Verses 10-11 contain a concept also elucidated in 2 Nephi 28:27-30: those who accept the word of God will receive more and more, while those who reject it will receive less and less until they actually lose what they already had. However, while 2 Nephi 28 is particularly addressing how people respond to scripture (i.e. the written word of God), particularly in the form of the Book of Mormon (or the Bible for that matter), here it also clearly encompasses any form of “the word”, including that received in personal revelation:

And therefore, he that will harden his heart, the same receiveth the lesser portion of the word; and he that will not harden his heart, to him is given the greater portion of the word, until it is given unto him to know the mysteries of God until he know them in full.

And they that will harden their hearts, to them is given the lesser portion of the word until they know nothing concerning his mysteries; and then they are taken captive by the devil, and led by his will down to destruction. Now this is what is meant by the chains of hell.

I think that when it comes to knowledge, we tend to assume that we know what we know, that we somehow possess our knowledge and that knowledge is ours. And yet this isn’t really the case when it comes to knowledge of the gospel: our knowledge of the gospel depends upon a living link to divinity. And so what we know may be increasing, as we seek to try and follow God and do his will, or may be diminishing when we rebel against him, but it’s not a static thing we can hoard. Our knowledge of the gospel then is more like an internet connection and a cache rather than having an actual hard drive.

There so many fantastic things in this chapter one could go through verse by verse: notice again Alma’s power to evoke the feeling of the final judgment in verses 13-15; again in terms which evoke his own experience as described in Alma 36. However, one thing I appreciate about this chapter is Alma’s argument for “why death is a good thing”, which is not an argument that many have tried to make. An interesting point about this is that apparently immortality would bring about immediate judgment, foreclosing any period of preparation or change:

And now behold, if it were possible that our first parents could have gone forth and partaken of the tree of life they would have been forever miserable, having no preparatory state; and thus the plan of redemption would have been frustrated, and the word of God would have been void, taking none effect.

(Alma 12:26)

I’ve wondered about this: does this mean that our current state of mortality, and all that goes with it, is particularly conducive to change?

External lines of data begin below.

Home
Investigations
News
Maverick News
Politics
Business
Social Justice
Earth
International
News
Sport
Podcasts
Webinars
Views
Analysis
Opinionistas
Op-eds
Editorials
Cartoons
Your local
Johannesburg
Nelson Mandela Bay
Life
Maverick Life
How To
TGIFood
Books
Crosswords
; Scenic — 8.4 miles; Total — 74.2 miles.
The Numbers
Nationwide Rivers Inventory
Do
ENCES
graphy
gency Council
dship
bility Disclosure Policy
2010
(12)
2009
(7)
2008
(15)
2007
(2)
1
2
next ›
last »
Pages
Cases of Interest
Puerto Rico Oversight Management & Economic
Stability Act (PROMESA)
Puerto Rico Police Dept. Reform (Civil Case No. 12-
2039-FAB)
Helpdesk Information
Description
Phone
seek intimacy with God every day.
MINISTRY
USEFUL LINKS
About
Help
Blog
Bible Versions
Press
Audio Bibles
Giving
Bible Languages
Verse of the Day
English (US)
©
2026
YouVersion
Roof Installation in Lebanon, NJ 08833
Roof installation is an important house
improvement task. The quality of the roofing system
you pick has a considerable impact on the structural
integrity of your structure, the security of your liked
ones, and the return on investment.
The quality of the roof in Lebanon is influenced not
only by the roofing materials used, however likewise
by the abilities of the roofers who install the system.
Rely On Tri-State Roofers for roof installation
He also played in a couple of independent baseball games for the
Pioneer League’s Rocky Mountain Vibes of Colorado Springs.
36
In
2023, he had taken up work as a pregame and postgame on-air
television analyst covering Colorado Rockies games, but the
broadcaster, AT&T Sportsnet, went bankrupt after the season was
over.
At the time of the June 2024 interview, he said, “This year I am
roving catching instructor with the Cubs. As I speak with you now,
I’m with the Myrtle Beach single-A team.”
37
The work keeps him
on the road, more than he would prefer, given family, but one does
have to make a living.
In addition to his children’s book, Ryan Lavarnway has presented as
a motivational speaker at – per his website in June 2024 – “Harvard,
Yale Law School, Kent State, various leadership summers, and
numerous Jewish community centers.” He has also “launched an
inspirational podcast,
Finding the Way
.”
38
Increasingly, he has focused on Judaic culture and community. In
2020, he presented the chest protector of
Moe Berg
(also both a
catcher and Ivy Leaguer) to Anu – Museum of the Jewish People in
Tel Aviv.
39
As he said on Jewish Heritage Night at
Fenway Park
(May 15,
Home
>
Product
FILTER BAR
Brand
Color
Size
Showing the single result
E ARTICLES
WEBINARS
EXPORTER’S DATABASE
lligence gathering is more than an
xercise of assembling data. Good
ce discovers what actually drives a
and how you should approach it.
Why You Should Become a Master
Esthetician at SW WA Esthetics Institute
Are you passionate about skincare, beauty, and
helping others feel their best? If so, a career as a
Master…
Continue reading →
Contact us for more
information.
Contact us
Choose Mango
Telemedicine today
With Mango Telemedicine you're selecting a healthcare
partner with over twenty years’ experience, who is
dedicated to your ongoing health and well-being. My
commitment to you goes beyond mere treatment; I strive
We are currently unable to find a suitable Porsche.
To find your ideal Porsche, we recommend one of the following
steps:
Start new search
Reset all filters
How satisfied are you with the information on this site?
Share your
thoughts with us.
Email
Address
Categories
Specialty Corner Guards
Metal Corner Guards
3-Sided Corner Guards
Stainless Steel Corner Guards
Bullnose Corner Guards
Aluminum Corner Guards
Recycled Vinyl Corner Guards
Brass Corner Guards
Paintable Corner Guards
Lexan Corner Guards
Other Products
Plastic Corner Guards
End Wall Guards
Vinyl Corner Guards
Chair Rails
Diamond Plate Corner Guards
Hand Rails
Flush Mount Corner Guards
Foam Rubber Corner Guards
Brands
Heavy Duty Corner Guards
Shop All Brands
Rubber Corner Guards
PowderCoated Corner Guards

Does immortality lock us in into some unchanging state? However, this perhaps risks getting into areas that I at least don’t about.

However, on this week’s reading, I was particularly struck by verse 24:

And we see that death comes upon mankind, yea, the death which has been spoken of by Amulek, which is the temporal death; nevertheless there was a space granted unto man in which he might repent; therefore this life became a probationary state; a time to prepare to meet God; a time to prepare for that endless state which has been spoken of by us, which is after the resurrection of the dead.

It is particularly that phrase “probationary state” that stuck out to me. It’s a phrase that has been used fairly frequently within the Church, and certainly isn’t unknown to me. However, I wonder if we sometimes use it a bit unthinkingly, without really pondering all that encompasses. I think I certainly have. All of this life is a probation: it’s not the main event, but the mere prelude in which we are observed, tested and evaluated. And everything – everything – that we do or come across in this life isn’t an end in itself, but is part of that probation, part of that preparing to meet God and experience eternity. It’s an interesting concept to contemplate, and a perspective I think I need to have more.